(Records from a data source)

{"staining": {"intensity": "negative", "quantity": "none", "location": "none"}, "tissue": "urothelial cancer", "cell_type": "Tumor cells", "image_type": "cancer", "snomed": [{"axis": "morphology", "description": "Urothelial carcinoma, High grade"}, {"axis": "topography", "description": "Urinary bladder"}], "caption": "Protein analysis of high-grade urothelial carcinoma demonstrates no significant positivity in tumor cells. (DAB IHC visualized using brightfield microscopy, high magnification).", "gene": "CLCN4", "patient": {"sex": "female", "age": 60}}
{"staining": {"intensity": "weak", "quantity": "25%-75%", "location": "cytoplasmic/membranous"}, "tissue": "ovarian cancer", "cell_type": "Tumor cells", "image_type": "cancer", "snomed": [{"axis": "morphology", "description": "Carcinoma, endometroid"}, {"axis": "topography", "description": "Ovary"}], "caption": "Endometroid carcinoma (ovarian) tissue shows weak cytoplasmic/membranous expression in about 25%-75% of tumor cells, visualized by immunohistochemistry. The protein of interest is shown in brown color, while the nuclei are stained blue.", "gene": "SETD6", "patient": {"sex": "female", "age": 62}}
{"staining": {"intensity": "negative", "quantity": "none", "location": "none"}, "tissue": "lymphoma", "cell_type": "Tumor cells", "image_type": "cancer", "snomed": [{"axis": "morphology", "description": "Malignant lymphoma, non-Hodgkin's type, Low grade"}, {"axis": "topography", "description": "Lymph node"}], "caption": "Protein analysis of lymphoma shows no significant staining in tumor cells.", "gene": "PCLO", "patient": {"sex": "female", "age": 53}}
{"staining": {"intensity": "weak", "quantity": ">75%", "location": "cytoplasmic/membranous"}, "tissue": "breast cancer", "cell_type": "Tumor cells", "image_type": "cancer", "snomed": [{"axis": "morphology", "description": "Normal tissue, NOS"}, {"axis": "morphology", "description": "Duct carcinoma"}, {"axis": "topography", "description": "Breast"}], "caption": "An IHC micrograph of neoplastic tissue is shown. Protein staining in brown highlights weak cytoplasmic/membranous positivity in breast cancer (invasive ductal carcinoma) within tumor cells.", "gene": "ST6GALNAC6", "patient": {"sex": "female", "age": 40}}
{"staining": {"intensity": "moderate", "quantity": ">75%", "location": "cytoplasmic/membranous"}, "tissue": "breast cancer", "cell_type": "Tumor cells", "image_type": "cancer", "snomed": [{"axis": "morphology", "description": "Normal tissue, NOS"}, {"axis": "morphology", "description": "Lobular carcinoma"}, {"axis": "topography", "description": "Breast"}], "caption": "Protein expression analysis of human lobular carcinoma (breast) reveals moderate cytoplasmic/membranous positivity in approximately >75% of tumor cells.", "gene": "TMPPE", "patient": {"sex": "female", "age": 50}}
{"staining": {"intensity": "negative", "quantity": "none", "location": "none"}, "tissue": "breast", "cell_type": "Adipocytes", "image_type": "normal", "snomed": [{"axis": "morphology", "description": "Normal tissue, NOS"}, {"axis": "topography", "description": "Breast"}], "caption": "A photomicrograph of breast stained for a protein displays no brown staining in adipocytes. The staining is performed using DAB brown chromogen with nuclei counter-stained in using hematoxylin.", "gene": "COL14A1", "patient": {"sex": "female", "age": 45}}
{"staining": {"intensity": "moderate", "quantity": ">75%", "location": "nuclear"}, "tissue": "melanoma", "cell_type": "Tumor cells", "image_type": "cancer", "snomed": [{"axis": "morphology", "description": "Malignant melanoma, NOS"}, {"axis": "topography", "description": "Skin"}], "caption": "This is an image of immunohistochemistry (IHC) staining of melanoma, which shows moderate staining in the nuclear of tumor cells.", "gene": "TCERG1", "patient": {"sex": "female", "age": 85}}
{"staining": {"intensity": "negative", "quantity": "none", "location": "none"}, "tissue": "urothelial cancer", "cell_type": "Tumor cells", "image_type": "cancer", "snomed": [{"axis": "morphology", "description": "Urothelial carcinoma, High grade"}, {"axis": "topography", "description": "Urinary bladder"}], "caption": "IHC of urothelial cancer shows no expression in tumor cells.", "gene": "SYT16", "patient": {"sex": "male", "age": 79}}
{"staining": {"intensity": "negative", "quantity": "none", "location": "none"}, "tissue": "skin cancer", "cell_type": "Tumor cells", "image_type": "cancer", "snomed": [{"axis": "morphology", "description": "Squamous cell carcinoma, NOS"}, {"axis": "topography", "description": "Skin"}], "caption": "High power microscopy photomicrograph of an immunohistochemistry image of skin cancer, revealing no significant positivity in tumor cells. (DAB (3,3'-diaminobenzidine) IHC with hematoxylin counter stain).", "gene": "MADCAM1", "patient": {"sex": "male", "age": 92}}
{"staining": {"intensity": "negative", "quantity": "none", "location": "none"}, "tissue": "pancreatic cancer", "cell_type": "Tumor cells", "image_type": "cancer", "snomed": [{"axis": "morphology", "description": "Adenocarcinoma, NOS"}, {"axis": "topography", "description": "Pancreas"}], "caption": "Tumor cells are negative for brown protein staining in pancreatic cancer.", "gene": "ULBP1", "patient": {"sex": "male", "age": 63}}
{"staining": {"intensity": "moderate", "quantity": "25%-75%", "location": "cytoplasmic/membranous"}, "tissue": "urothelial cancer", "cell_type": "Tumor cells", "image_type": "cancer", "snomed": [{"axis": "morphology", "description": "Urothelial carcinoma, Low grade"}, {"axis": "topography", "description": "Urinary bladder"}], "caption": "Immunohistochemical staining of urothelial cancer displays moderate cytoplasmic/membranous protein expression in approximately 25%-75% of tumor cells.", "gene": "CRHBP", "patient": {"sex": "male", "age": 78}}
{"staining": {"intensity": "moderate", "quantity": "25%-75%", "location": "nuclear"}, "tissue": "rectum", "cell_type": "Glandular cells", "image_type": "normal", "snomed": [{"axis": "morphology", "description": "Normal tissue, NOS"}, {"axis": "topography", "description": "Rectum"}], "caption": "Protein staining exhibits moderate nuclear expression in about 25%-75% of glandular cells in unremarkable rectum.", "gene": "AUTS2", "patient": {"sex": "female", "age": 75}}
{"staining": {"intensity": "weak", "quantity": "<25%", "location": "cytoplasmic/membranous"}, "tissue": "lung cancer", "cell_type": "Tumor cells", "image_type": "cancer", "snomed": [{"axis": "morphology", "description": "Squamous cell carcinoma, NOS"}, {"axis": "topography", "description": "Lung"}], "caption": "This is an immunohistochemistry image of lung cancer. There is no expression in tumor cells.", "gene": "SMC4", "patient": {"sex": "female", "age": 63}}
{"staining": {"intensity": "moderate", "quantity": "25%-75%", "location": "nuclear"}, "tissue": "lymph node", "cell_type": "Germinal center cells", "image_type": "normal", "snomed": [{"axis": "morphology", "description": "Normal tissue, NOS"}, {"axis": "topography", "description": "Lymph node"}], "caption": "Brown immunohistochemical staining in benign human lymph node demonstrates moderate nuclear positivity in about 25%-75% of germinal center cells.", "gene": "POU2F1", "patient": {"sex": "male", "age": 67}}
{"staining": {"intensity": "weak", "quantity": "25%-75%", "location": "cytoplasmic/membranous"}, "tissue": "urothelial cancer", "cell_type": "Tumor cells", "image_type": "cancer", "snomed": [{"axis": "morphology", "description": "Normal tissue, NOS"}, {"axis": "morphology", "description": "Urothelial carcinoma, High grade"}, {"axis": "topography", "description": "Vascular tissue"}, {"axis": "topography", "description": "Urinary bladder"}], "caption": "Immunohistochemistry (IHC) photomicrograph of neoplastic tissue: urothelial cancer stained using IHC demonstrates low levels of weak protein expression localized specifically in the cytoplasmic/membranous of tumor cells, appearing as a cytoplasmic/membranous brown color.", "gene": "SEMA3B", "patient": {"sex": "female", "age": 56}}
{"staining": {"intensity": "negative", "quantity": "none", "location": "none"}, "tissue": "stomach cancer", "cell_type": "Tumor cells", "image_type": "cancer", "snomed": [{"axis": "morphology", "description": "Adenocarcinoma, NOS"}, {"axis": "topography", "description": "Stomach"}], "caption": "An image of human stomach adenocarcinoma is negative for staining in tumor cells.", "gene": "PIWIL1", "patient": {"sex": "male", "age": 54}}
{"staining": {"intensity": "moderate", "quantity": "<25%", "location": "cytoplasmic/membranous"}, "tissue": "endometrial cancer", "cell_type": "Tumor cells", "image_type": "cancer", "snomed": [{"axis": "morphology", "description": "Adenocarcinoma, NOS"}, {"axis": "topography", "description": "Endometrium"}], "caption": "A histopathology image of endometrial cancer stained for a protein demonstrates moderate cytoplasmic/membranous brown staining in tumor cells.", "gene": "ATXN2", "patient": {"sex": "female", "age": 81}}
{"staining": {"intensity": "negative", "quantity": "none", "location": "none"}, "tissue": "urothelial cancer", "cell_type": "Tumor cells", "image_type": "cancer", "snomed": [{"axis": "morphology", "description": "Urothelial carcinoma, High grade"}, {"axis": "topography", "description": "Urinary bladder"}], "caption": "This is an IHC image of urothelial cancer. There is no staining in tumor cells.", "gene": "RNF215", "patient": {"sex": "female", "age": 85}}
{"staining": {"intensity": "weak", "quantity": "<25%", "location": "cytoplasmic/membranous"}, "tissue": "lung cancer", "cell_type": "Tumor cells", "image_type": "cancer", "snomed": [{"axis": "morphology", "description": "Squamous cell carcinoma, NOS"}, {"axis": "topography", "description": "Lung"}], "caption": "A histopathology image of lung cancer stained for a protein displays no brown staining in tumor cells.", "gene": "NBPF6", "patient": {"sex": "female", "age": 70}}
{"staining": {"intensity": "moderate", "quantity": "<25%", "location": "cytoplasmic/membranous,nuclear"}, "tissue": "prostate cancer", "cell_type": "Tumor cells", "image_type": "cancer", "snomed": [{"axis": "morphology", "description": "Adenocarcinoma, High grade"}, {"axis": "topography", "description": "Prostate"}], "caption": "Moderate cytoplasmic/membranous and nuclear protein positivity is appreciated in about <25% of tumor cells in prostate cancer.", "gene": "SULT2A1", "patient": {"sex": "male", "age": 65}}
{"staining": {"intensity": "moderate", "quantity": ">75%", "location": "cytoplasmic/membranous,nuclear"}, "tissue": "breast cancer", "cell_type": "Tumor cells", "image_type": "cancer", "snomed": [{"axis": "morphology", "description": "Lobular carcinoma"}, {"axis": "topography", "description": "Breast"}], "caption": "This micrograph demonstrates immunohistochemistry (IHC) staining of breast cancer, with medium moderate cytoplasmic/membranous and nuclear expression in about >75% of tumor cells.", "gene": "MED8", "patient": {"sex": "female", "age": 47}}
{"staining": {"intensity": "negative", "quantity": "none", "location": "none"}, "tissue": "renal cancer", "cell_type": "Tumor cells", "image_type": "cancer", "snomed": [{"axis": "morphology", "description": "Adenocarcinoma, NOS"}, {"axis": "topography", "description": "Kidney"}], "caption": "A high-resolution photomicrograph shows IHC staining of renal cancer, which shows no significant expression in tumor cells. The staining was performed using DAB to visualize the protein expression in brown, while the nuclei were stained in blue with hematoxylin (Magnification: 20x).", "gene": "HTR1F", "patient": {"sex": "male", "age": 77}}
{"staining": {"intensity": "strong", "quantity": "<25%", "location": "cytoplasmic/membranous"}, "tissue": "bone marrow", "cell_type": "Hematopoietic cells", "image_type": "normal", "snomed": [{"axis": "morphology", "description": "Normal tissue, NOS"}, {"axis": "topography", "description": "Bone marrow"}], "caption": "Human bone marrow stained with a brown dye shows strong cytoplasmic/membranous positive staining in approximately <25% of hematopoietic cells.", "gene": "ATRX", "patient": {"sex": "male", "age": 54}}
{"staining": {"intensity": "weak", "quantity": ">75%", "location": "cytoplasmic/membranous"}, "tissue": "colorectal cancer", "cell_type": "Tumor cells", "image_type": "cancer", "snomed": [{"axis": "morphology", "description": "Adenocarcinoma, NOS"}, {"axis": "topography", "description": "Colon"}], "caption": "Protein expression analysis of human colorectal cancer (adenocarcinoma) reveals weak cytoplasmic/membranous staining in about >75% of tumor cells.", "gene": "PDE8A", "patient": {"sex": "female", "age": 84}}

| DIRECTIONS |
Where a line of the entries contains the word "Skin", copy that line.

| TASK RESULT |
{"staining": {"intensity": "moderate", "quantity": ">75%", "location": "nuclear"}, "tissue": "melanoma", "cell_type": "Tumor cells", "image_type": "cancer", "snomed": [{"axis": "morphology", "description": "Malignant melanoma, NOS"}, {"axis": "topography", "description": "Skin"}], "caption": "This is an image of immunohistochemistry (IHC) staining of melanoma, which shows moderate staining in the nuclear of tumor cells.", "gene": "TCERG1", "patient": {"sex": "female", "age": 85}}
{"staining": {"intensity": "negative", "quantity": "none", "location": "none"}, "tissue": "skin cancer", "cell_type": "Tumor cells", "image_type": "cancer", "snomed": [{"axis": "morphology", "description": "Squamous cell carcinoma, NOS"}, {"axis": "topography", "description": "Skin"}], "caption": "High power microscopy photomicrograph of an immunohistochemistry image of skin cancer, revealing no significant positivity in tumor cells. (DAB (3,3'-diaminobenzidine) IHC with hematoxylin counter stain).", "gene": "MADCAM1", "patient": {"sex": "male", "age": 92}}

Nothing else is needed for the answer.